Given exercise a: Retype the listing below without any changes, beginning at its first line and ending after the line that contains "genus: Geniostoma".

Passage shown:
<<<<
Now we see that a blob object was written to the object database. However, it has not been entered into the index. That would never happen when using git add, because the ‘porcelain’ command line provides atomic operations. Instead, when using the low-level plumbing API, you must perform all the low-level steps, one by one.

This is how to add the blob to the index:

irb equivalent, continued
irb(main):007:0> index.add path: 'newfile.txt', oid: oid, mode: 0o0100644
=> "fad0c411fb5b035b58be3116f03c8bf76a1ae760" 
irb(main):008:0> curr_tree = repo.index.write_tree(repo) => "4b825dc642cb6eb9a060e54bf8d69288fbee4904"

Now we can commit to the local git repository:

irb equivalent, continued
irb(main):09:0> author = {
  :email=>"mslinn@mslinn.com",
  :time=>Time.now,
  :name=>"Mike Slinn"
>>>>
Given exercise b: According to the git plumbing passage, what does the porcelain command line provide that the low-level plumbing API does not?

(Collected data entries)
<<<<
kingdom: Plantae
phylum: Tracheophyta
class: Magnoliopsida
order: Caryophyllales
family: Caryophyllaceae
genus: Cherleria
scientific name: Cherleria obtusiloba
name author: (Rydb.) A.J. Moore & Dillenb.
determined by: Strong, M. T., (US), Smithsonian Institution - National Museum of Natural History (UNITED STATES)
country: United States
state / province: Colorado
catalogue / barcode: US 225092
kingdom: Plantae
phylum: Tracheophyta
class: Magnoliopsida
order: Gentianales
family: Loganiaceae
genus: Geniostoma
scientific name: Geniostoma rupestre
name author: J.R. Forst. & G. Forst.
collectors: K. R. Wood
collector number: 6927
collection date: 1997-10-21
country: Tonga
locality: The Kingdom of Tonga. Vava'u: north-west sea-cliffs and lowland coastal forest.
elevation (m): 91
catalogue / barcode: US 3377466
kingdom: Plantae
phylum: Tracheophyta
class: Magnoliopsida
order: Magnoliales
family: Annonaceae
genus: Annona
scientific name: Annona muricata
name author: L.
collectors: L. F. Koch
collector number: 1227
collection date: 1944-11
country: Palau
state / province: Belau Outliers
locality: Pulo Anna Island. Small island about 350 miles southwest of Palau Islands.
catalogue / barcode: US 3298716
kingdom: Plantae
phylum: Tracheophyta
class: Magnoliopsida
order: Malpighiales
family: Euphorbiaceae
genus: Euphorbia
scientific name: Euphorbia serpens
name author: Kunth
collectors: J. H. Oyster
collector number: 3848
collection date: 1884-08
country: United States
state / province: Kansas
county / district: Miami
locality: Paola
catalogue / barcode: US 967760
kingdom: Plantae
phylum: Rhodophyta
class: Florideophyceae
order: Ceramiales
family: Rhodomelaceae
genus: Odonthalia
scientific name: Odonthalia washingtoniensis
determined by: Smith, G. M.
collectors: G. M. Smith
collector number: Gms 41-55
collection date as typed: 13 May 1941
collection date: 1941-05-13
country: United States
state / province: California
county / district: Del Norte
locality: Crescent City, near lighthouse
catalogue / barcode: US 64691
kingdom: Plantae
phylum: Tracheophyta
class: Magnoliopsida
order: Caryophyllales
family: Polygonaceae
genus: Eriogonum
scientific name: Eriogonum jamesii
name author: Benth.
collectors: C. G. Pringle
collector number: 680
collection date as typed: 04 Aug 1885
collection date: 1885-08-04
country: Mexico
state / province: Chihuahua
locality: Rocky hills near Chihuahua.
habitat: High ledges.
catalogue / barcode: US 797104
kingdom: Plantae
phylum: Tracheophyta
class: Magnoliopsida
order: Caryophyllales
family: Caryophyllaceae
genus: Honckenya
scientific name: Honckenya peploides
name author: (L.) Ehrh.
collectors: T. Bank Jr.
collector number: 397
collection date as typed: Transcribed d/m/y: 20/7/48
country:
>>>>
Correct result a:
kingdom: Plantae
phylum: Tracheophyta
class: Magnoliopsida
order: Caryophyllales
family: Caryophyllaceae
genus: Cherleria
scientific name: Cherleria obtusiloba
name author: (Rydb.) A.J. Moore & Dillenb.
determined by: Strong, M. T., (US), Smithsonian Institution - National Museum of Natural History (UNITED STATES)
country: United States
state / province: Colorado
catalogue / barcode: US 225092
kingdom: Plantae
phylum: Tracheophyta
class: Magnoliopsida
order: Gentianales
family: Loganiaceae
genus: Geniostoma

Correct result b: Atomic operations.